Taiwan would follow a trajectory similar to its regional peers, S&P said, adding that consumer activity in the nation is taking a hard hit from a local outbreak of COVID-19.
Taiwan’s export-oriented economy, despite its bright outlook, remains susceptible to global and regional shocks, as well as domestic risks, it said.
Risks include the threat of a worsening COVID-19 situation and government control measures such as abrupt lockdowns or tight social distancing requirements, it said.
Draconian measures by different nations to combat the pandemic could derail the region’s economic recovery, and shrink demand for Taiwan’s goods and services, S&P said.
In addition, escalating tension between the US and China could weigh on Taiwan, especially its technology access, it said.
Taiwanese firms have thus far showed signs of an uneven revenue recovery, accompanied by mounting leverage, foreign exchange rate swings, volatile commodity prices, and the possibility of water and power shortages, S&P said.
Credit ratios for most sectors are unlikely to return to pre-pandemic levels until the second half of next year, it said.
However, active investment in information technology and 5G infrastructure, as well as stable construction demand, would boost credit metrics in the high-tech, cement and steel sectors, it said.

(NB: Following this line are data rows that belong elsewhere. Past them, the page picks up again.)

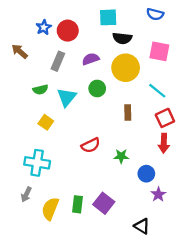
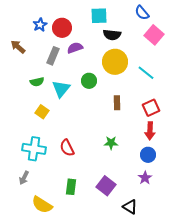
blue semicircle: (155, 14) -> (142, 13), turned 35
pink square: (159, 51) -> (154, 35), moved, turned 30
purple semicircle: (91, 59) -> (75, 48), moved
cyan line: (157, 91) -> (146, 73), moved
red semicircle: (91, 145) -> (67, 148), moved, turned 90
blue circle: (146, 174) -> (148, 155), moved
purple square: (104, 203) -> (106, 186), moved
yellow semicircle: (50, 209) -> (42, 205), moved, turned -80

As a result, firms in the retail, telecom and technology sectors would lead the recovery, while companies in the aviation, oil, gas and automotive sectors would lag behind, it said.
Soaring shipping freight rates would more than offset elevated operating costs and bolster credit profiles for the container shipping sector, S&P said.
Airlines would face a protracted recovery due to a stalled passenger increase, despite strong demand, it said.
Adequate-to-strong capitalization and abundant liquidity would buttress credit profiles in the banking sector and help lenders cushion against a potential rise in credit costs as the pandemic persists, it said.
Insurers continue to face flat recurring yields and foreign exchange risks, but strong trading gains help support capitalization, aided by a rebound in equity valuation and adequate risk controls, S&P said.